==== Materials provided

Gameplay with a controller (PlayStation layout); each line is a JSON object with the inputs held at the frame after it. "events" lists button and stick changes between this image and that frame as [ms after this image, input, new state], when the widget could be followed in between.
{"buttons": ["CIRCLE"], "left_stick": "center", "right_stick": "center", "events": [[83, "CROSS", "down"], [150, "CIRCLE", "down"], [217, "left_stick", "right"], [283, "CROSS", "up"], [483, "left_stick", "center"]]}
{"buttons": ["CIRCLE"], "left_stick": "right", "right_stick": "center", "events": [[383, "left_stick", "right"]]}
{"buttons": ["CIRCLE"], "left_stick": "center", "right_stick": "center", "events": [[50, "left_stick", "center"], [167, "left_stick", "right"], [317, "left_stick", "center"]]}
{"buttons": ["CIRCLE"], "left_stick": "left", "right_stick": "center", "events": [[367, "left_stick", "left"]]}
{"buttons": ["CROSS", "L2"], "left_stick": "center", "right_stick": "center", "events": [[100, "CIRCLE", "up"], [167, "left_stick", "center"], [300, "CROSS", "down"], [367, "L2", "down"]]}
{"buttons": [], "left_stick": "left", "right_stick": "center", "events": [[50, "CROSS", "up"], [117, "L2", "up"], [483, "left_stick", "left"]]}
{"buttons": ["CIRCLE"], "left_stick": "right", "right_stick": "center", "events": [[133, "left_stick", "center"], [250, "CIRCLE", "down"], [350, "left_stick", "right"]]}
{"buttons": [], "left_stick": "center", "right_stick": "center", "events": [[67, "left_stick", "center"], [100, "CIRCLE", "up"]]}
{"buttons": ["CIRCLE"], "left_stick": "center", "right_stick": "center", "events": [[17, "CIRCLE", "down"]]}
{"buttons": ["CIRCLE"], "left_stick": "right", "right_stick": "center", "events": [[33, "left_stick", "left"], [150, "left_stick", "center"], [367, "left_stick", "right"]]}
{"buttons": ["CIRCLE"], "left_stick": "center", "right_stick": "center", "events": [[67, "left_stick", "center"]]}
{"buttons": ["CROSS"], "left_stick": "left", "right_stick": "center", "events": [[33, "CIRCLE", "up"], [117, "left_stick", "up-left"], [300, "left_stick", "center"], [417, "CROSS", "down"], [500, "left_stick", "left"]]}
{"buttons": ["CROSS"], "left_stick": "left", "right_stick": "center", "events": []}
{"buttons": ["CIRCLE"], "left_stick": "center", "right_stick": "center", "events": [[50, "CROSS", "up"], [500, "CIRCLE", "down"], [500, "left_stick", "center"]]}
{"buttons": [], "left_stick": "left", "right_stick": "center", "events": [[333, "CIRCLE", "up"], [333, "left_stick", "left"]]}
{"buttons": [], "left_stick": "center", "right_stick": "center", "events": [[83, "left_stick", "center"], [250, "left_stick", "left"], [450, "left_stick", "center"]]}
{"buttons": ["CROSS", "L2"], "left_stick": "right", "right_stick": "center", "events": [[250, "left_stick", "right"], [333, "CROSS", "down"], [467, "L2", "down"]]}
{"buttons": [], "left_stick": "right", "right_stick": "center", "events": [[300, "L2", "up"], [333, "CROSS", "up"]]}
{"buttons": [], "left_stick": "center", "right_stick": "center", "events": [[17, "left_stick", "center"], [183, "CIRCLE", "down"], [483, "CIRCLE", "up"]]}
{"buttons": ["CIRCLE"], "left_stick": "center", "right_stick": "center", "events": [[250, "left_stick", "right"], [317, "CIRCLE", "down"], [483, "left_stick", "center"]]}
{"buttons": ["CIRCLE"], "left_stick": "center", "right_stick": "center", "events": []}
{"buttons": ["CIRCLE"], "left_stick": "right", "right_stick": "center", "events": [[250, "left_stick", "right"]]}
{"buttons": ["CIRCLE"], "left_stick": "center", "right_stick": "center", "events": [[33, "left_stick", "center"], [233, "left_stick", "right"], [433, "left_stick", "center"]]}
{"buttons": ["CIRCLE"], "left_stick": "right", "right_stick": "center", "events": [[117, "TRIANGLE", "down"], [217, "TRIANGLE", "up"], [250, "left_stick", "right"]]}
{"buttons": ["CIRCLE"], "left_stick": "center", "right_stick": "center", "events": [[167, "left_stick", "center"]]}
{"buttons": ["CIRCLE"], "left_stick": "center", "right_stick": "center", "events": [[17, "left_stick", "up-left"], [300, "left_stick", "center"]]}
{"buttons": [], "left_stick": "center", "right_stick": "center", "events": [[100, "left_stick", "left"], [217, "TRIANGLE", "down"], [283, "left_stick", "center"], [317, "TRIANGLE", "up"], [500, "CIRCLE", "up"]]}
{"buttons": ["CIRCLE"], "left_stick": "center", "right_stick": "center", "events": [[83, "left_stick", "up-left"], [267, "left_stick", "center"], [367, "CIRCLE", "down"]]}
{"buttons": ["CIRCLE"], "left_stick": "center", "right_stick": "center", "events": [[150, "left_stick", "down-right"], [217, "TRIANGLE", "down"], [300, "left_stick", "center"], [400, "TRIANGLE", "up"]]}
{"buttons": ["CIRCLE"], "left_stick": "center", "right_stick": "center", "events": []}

========

**Goal of the exercise**
Only the lines containing the string "TRIANGLE" are needed; pull them out of the records.

**Task solution**
{"buttons": ["CIRCLE"], "left_stick": "right", "right_stick": "center", "events": [[117, "TRIANGLE", "down"], [217, "TRIANGLE", "up"], [250, "left_stick", "right"]]}
{"buttons": [], "left_stick": "center", "right_stick": "center", "events": [[100, "left_stick", "left"], [217, "TRIANGLE", "down"], [283, "left_stick", "center"], [317, "TRIANGLE", "up"], [500, "CIRCLE", "up"]]}
{"buttons": ["CIRCLE"], "left_stick": "center", "right_stick": "center", "events": [[150, "left_stick", "down-right"], [217, "TRIANGLE", "down"], [300, "left_stick", "center"], [400, "TRIANGLE", "up"]]}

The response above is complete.